(TASK BRIEF)
Render every text line in the material below as a Markdown table with the columns Row and Text Line, numbering the rows in order and omitting blank lines. Leave the pictures out of the table.

'''

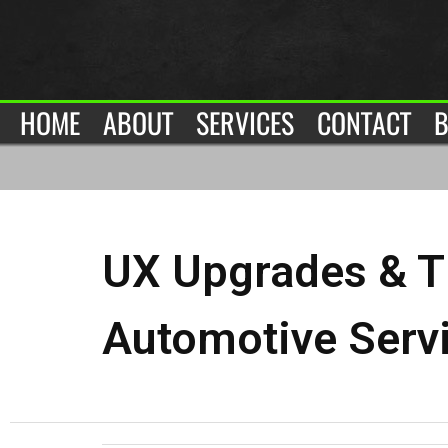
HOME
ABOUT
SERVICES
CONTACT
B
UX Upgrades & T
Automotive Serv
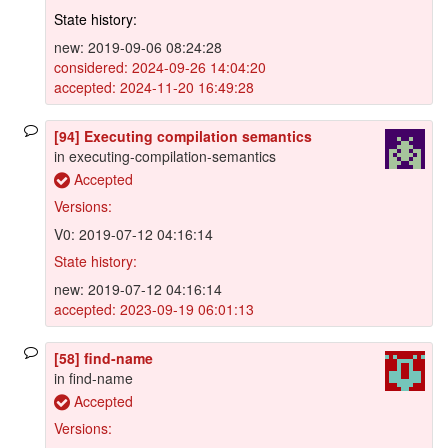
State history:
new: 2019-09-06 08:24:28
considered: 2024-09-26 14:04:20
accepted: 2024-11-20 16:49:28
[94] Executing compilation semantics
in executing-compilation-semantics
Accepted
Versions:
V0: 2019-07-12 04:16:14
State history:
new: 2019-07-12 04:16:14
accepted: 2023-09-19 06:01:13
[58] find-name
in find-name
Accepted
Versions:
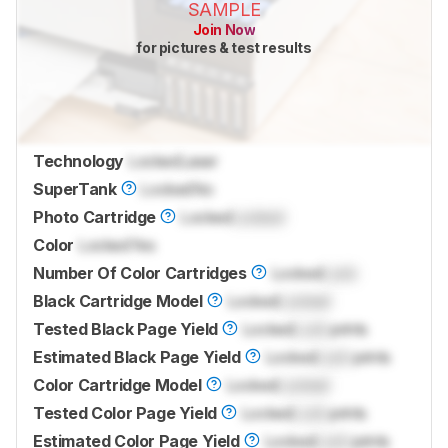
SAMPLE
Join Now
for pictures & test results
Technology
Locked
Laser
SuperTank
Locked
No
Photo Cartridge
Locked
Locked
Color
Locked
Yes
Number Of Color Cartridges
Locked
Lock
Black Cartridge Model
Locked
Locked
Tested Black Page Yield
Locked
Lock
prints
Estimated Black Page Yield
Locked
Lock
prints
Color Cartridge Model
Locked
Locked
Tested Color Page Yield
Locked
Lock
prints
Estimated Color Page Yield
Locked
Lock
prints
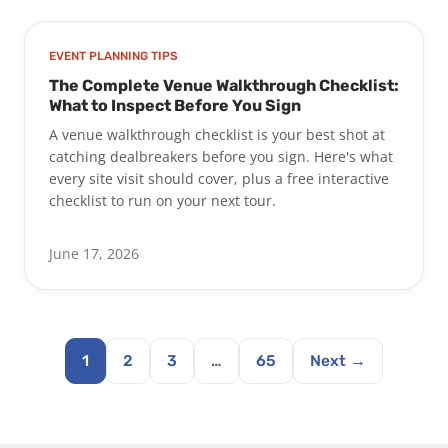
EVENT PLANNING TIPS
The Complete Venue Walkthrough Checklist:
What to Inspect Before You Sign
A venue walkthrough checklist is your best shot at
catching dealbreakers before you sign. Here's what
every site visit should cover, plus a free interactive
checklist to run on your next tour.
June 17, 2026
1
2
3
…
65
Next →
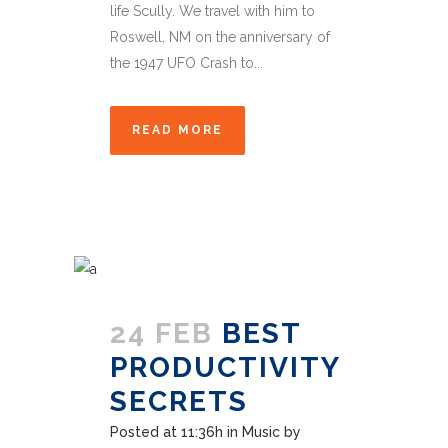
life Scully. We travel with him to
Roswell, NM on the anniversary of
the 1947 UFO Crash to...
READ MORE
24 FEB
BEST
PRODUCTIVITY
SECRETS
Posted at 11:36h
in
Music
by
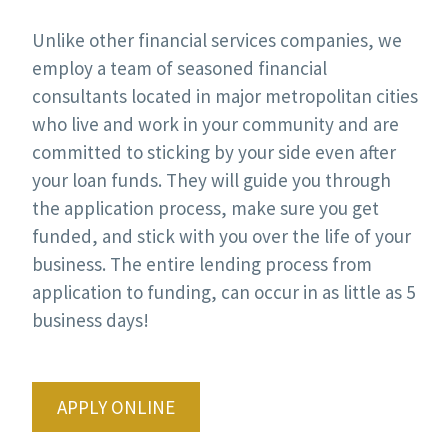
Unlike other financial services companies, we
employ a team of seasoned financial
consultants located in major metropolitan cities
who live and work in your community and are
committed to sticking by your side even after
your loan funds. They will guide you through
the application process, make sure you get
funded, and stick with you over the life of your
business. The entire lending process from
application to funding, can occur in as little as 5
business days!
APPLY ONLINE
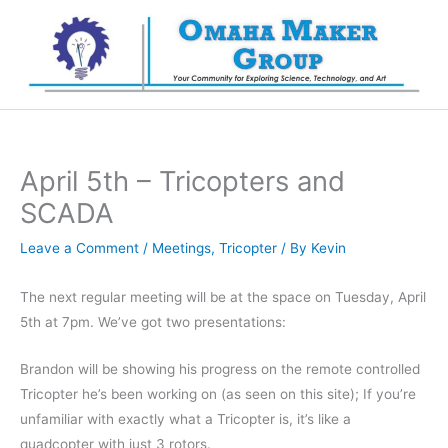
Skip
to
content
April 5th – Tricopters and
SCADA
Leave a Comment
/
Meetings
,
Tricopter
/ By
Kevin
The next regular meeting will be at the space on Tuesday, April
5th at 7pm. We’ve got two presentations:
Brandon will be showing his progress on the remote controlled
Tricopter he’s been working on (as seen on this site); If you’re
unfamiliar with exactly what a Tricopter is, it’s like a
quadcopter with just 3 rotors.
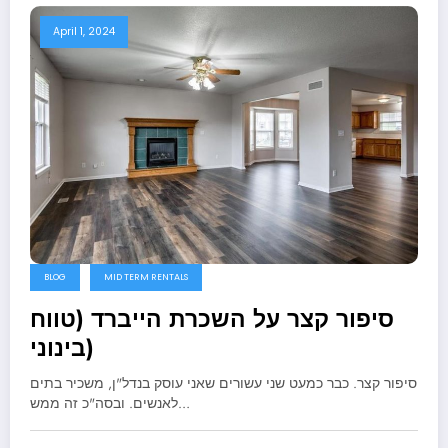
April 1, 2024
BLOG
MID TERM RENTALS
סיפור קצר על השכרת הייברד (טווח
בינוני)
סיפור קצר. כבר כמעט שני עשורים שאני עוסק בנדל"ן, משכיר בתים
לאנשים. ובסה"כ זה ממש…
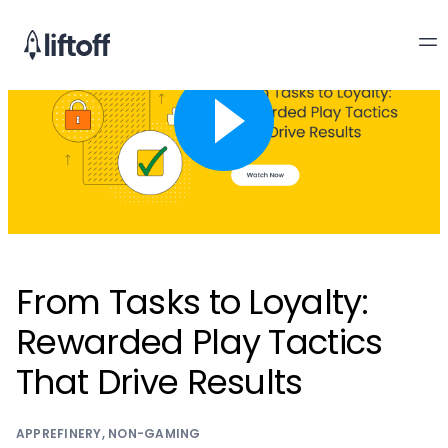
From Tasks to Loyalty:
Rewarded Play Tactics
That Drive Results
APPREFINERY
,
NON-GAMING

'''

(REPLY)
| Row | Text Line |
|---|---|
| 1 | HOME |
| 2 | ABOUT |
| 3 | SERVICES |
| 4 | CONTACT |
| 5 | B |
| 6 | UX Upgrades & T |
| 7 | Automotive Serv |
| 8 | State history: |
| 9 | new: 2019-09-06 08:24:28 |
| 10 | considered: 2024-09-26 14:04:20 |
| 11 | accepted: 2024-11-20 16:49:28 |
| 12 | [94] Executing compilation semantics |
| 13 | in executing-compilation-semantics |
| 14 | Accepted |
| 15 | Versions: |
| 16 | V0: 2019-07-12 04:16:14 |
| 17 | State history: |
| 18 | new: 2019-07-12 04:16:14 |
| 19 | accepted: 2023-09-19 06:01:13 |
| 20 | [58] find-name |
| 21 | in find-name |
| 22 | Accepted |
| 23 | Versions: |
| 24 | SAMPLE |
| 25 | Join Now |
| 26 | for pictures & test results |
| 27 | Technology |
| 28 | Locked |
| 29 | Laser |
| 30 | SuperTank |
| 31 | Locked |
| 32 | No |
| 33 | Photo Cartridge |
| 34 | Locked |
| 35 | Locked |
| 36 | Color |
| 37 | Locked |
| 38 | Yes |
| 39 | Number Of Color Cartridges |
| 40 | Locked |
| 41 | Lock |
| 42 | Black Cartridge Model |
| 43 | Locked |
| 44 | Locked |
| 45 | Tested Black Page Yield |
| 46 | Locked |
| 47 | Lock |
| 48 | prints |
| 49 | Estimated Black Page Yield |
| 50 | Locked |
| 51 | Lock |
| 52 | prints |
| 53 | Color Cartridge Model |
| 54 | Locked |
| 55 | Locked |
| 56 | Tested Color Page Yield |
| 57 | Locked |
| 58 | Lock |
| 59 | prints |
| 60 | Estimated Color Page Yield |
| 61 | Locked |
| 62 | Lock |
| 63 | prints |
| 64 | EVENT PLANNING TIPS |
| 65 | The Complete Venue Walkthrough Checklist: |
| 66 | What to Inspect Before You Sign |
| 67 | A venue walkthrough checklist is your best shot at |
| 68 | catching dealbreakers before you sign. Here's what |
| 69 | every site visit should cover, plus a free interactive |
| 70 | checklist to run on your next tour. |
| 71 | June 17, 2026 |
| 72 | 1 |
| 73 | 2 |
| 74 | 3 |
| 75 | … |
| 76 | 65 |
| 77 | Next → |
| 78 | life Scully. We travel with him to |
| 79 | Roswell, NM on the anniversary of |
| 80 | the 1947 UFO Crash to... |
| 81 | READ MORE |
| 82 | 24 FEB |
| 83 | BEST |
| 84 | PRODUCTIVITY |
| 85 | SECRETS |
| 86 | Posted at 11:36h |
| 87 | in |
| 88 | Music |
| 89 | by |
| 90 | Unlike other financial services companies, we |
| 91 | employ a team of seasoned financial |
| 92 | consultants located in major metropolitan cities |
| 93 | who live and work in your community and are |
| 94 | committed to sticking by your side even after |
| 95 | your loan funds. They will guide you through |
| 96 | the application process, make sure you get |
| 97 | funded, and stick with you over the life of your |
| 98 | business. The entire lending process from |
| 99 | application to funding, can occur in as little as 5 |
| 100 | business days! |
| 101 | APPLY ONLINE |
| 102 | Skip |
| 103 | to |
| 104 | content |
| 105 | April 5th – Tricopters and |
| 106 | SCADA |
| 107 | Leave a Comment |
| 108 | / |
| 109 | Meetings |
| 110 | , |
| 111 | Tricopter |
| 112 | / By |
| 113 | Kevin |
| 114 | The next regular meeting will be at the space on Tuesday, April |
| 115 | 5th at 7pm. We’ve got two presentations: |
| 116 | Brandon will be showing his progress on the remote controlled |
| 117 | Tricopter he’s been working on (as seen on this site); If you’re |
| 118 | unfamiliar with exactly what a Tricopter is, it’s like a |
| 119 | quadcopter with just 3 rotors. |
| 120 | April 1, 2024 |
| 121 | BLOG |
| 122 | MID TERM RENTALS |
| 123 | סיפור קצר על השכרת הייברד (טווח |
| 124 | בינוני) |
| 125 | סיפור קצר. כבר כמעט שני עשורים שאני עוסק בנדל"ן, משכיר בתים |
| 126 | לאנשים. ובסה"כ זה ממש… |
| 127 | From Tasks to Loyalty: |
| 128 | Rewarded Play Tactics |
| 129 | That Drive Results |
| 130 | APPREFINERY |
| 131 | , |
| 132 | NON-GAMING |